* _Brief_: Express the text lines in the data below as a Markdown table with two columns, Row and Text. Number every non-blank line in order, and omit the pictures.

'''

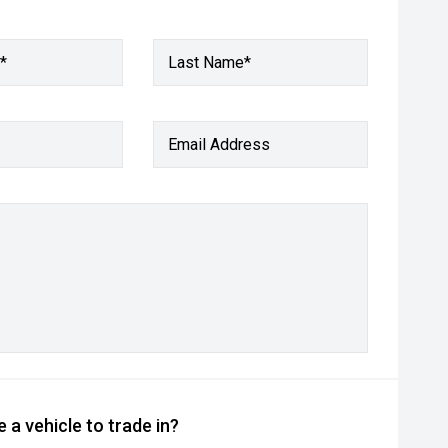
*
Last Name*
Email Address
 a vehicle to trade in?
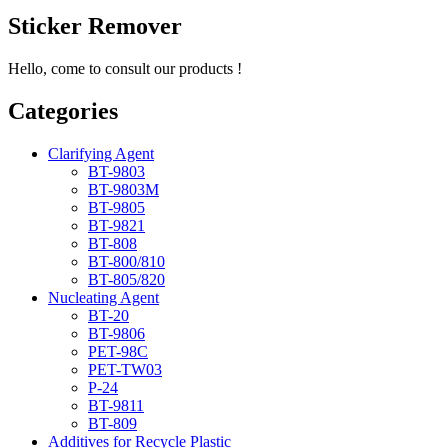
Sticker Remover
Hello, come to consult our products !
Categories
Clarifying Agent
BT-9803
BT-9803M
BT-9805
BT-9821
BT-808
BT-800/810
BT-805/820
Nucleating Agent
BT-20
BT-9806
PET-98C
PET-TW03
P-24
BT-9811
BT-809
Additives for Recycle Plastic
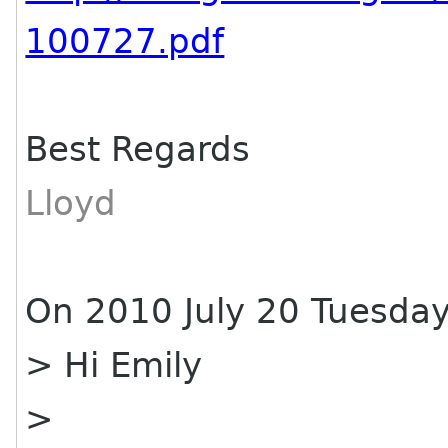
100727.pdf
Best Regards
Lloyd
On 2010 July 20 Tuesday
> Hi Emily
>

'''

* _Problem solution_:
| Row | Text |
|---|---|
| 1 | * |
| 2 | Last Name* |
| 3 | Email Address |
| 4 |  a vehicle to trade in? |
| 5 | Sticker Remover |
| 6 | Hello, come to consult our products ! |
| 7 | Categories |
| 8 | Clarifying Agent |
| 9 | BT-9803 |
| 10 | BT-9803M |
| 11 | BT-9805 |
| 12 | BT-9821 |
| 13 | BT-808 |
| 14 | BT-800/810 |
| 15 | BT-805/820 |
| 16 | Nucleating Agent |
| 17 | BT-20 |
| 18 | BT-9806 |
| 19 | PET-98C |
| 20 | PET-TW03 |
| 21 | P-24 |
| 22 | BT-9811 |
| 23 | BT-809 |
| 24 | Additives for Recycle Plastic |
| 25 | 100727.pdf |
| 26 | Best Regards |
| 27 | Lloyd |
| 28 | On 2010 July 20 Tuesday |
| 29 | > Hi Emily |
| 30 | > |